Trafigura will pay US$55 million for benchmark manipulation…

Trafigura will pay US$55 million for benchmark manipulation…
Trafigura will pay US$55 million for benchmark manipulation…

Bloomberg — Trafigura Group has agreed to pay $55 million to settle allegations by the U.S. Commodity Futures Trading Commission (CFTC) that it manipulated a benchmark index of fuel oil and prevented its employees from cooperating with regulators.

The case is the latest in a series of recent allegations of wrongdoing affecting Trafigura, one of the world’s largest commodities traders, after it declared in March guilty of bribing Brazilian oil officials and in December was indicted by Swiss prosecutors for alleged corruption in Angola. They also mark the latest move by the CFTC, which has historically focused on futures markets, to pursue irregularities by physical commodity traders.

Also read: Trafigura pleads guilty to decade of Brazil oil bribery

The CFTC filed three separate allegations of wrongdoing against Trafigura on Monday.

He said that the commercial house improperly obtained non-public information related to the gasoline market from a Mexican trading firm between 2014 and 2019. He said that the company manipulated the Platts benchmark index of the fuel oil American to benefit its positions in derivatives.

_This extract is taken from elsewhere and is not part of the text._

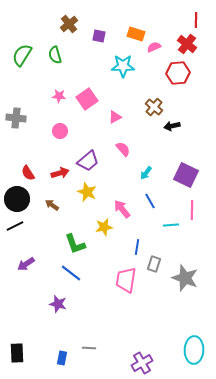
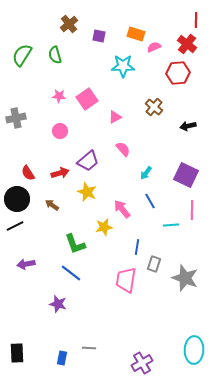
gray cross at (16, 118): rotated 18 degrees counterclockwise
black arrow at (172, 126): moved 16 px right
purple arrow at (26, 264): rotated 24 degrees clockwise
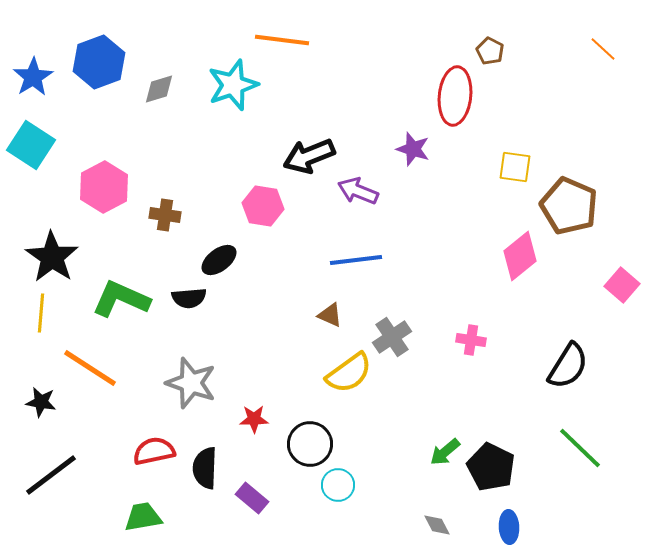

And he said that Trafigura interfered with communications with complainants by requiring employees to sign agreements containing non-disclosure clauses.

Trafigura neither admitted nor denied the regulator’s allegations in agreeing to settle the case. “Since the period in question, Trafigura has voluntarily undertaken significant steps to improve its compliance programme,” the company said in a statement.

The CFTC order did not name the “Mexican business entity” from which Trafigura obtained non-public information, but it did describe the lengths to which the individuals involved went to avoid discovery.

Also read: Ecuador oil executive says Trafigura paid him bribes

“Certain Trafigura traders understood the sensitivity of improperly obtained confidential information and took steps to keep it secret,” according to the CFTC. “Sometimes, The documents were delivered by hand from Mexico to the United States in paper formatwithout leaving electronic evidence that Trafigura had the information.”

The order did not identify any individual operators or accuse them of wrongdoing. A Trafigura spokesperson declined to say whether the individuals in question were still working at the company.

Trafigura is the latest major trading company to be accused of manipulating US fuel oil prices. The CFTC previously accused its rivals Vitol Group and Glencore Plc to manipulate the same market. As in those cases, Trafigura was accused of manipulating physical references published by S&P Global Platts.

In February 2017, Trafigura bid heavily on high-sulfur fuel oil from the US Gulf Coast during the Platts “window”, a key liquidity point on which the benchmark is based. It bought 80 cargoes, or 3.6 million barrels, in the window, more than it had ever bought before in a single month.

The CFTC said this buying strategy benefited Trafigura’s derivatives positions, which would benefit from a rise in the benchmark index.

“Trafigura’s almost exclusive use of the Platts window to supply large quantities of fuel oil in one month was a departure from its previous conduct, and large volume created artificially high values of the USGC HSFO Benchmark throughout February 2017 that did not reflect ordinary forces of supply and demand,” the CFTC said.

See more: Oil demand will grow less than expected this year, according to the IEA

Finally, the CFTC said Trafigura had illegally prevented people from communicating with its staff by requiring its employees to sign agreements with non-disclosure clauses that did not include any exceptions for communicating with law enforcement or regulators. The CFTC said it was the first time a company had been accused of interfering with whistleblower communications.

CFTC commissioners Summer Mersinger and Caroline Pham, both Republicans, issued statements criticizing the allegation related to the employee agreements. Mersinger argued that the agency was “falling victim to regulating by enforcement” and should have been more explicit about its requirements around nondisclosure agreements.

Trafigura said that would modify the non-disclosure clauses in its contracts to make clear that they did not limit communications with government authorities about possible violations of the law.